The increasing use of location tracking services, such as GPS, has accumulated a large volume of mobile data. These mobile data provide us comprehensive information for understanding the human mobility citywide, including the unique travel behavior of individuals and collective mobile behavior of the population. They can be used to facilitate various applications, especially recommendation systems. In this thesis, we investigate three typical mobile data, i.e., check-in data of social media users, trajectories of taxi passengers and cell tower data dumps, and study how to utilize them for recommendation systems. The major work is outlined as follows.

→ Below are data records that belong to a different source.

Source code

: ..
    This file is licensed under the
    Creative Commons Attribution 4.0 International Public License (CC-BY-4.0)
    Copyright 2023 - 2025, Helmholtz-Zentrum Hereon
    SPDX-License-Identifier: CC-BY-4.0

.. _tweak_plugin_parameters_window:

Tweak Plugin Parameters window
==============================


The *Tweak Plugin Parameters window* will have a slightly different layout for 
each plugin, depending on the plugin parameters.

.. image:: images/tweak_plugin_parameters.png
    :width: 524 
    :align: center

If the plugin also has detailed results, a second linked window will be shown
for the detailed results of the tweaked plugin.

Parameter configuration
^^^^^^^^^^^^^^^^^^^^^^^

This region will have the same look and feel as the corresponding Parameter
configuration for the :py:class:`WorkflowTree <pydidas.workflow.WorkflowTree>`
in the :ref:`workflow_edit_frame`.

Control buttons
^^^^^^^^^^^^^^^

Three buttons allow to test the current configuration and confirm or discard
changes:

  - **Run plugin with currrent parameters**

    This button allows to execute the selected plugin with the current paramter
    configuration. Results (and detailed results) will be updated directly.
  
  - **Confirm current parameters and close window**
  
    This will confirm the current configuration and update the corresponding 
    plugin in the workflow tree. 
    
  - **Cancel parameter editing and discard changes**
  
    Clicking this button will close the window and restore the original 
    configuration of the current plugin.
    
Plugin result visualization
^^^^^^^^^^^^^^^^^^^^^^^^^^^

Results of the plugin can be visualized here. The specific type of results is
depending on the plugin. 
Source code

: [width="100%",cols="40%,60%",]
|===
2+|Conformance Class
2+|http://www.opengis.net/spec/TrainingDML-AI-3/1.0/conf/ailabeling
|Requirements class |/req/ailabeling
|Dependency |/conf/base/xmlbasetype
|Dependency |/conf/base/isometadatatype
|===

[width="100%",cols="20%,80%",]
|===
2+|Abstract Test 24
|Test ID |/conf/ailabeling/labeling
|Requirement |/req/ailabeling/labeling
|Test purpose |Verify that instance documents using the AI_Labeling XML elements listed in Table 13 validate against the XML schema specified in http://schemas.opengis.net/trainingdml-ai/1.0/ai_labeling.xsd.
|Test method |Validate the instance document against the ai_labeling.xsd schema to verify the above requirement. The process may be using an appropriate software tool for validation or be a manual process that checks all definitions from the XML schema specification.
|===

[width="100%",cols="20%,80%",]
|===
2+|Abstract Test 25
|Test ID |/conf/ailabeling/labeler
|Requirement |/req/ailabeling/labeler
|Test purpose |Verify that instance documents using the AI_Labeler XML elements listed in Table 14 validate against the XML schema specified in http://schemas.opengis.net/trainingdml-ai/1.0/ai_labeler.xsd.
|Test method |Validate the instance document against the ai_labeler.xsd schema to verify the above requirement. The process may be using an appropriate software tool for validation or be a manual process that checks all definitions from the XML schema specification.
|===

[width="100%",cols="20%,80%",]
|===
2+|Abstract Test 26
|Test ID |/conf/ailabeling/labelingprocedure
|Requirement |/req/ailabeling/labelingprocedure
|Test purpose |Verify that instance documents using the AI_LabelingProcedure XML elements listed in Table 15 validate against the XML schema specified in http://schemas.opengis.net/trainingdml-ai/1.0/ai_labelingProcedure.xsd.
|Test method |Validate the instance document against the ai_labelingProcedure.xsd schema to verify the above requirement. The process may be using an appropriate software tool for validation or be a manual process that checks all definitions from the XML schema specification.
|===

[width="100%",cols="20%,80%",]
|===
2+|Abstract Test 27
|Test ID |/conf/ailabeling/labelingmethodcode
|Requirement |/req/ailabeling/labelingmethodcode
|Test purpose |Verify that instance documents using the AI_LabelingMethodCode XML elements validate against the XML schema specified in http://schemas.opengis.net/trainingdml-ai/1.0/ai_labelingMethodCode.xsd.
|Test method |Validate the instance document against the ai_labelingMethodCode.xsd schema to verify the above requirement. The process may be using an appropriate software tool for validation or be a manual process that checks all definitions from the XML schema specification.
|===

Firstly, we investigate the check-in data (i.e., point of interest (POI) visiting histories) of social media users and propose a personalized POI recommendation framework called iMCRec. In iMCRec, we first develop three preference models to estimate a user’s preferences regarding geographical positions, categories, and attributes of POIs, respectively. To incorporate the geographical, category and attribute criteria with personalized weights for different users, a multi-criteria decision making (MCDM) based iterative process is proposed. To improve system efficiency, the alternative filtering process is designed to prune candidate POIs. We also propose a learning strategy to learn a user’s personal weight on each criterion. Extensive experiments are conducted on two real-world data sets collected from Yelp. Experimental results show that iMCRec not only performs better than the state-of-the-art POI recommendation techniques, but it also provides a more effective and flexible trade-off mechanism than other multi-criteria-based techniques.
Secondly, we explore travel patterns of passengers from taxi trajectory data and recommend bus lines for customized bus (CB) systems with a bus line planning framework called T2CBS. A customized bus system is a new emerging public transportation mode that aims to provide direct and efficient transit services for groups of commuters with similar travel demand. Our T2CBS first discovers similar travel demand from taxi trajectories, with a clustering algorithm; and then proposes a bus stop deployment algorithm to deploy CB stops at the pick-up and drop-off locations of trajectory clusters. A probability model is proposed to estimate the probability for a taxi passenger to switch to CB buses. With this probability model, CB lines that achieve the maximum total daily profit are generated by a routing algorithm, a timetabling algorithm, and a merging scheme. Extensive experiments are conducted on one-month taxi trajectory data in Nanjing, China. Experimental results demonstrate that our T2CBS can generate CB lines with higher profit, compared with baseline methods. The study on travel experience shows that the CB lines generated by T2CBS can provide efficient transit services with short walk distance and small departure time adjustment. The moderate increase in travel time is significantly dominated by the savings in bus fare.
Finally, we investigate the problem of finding correlation between collective behavior of mobile users and distribution of points of interest (POIs) in a city. Specifically, we use large-scale cell tower data dumps collected from cell towers and POIs extracted from a popular social network service, Weibo. This chapter is dedicated to predicting the POI densities of different regions in the covered area using the two data sources. A prediction result can be used as a recommendation for opening a new store/branch. The crux of our contribution is the method of representing the collective behavior of mobile users as a histogram of connection counts over a period of time in each region. This representation ultimately enables us to apply a supervised learning algorithm to our problem in order to train a POI prediction model using the POI data set as the ground truth. We studied 12 state-of-the-art classification and regression algorithms; experimental results demonstrate the feasibility and effectiveness of the proposed method.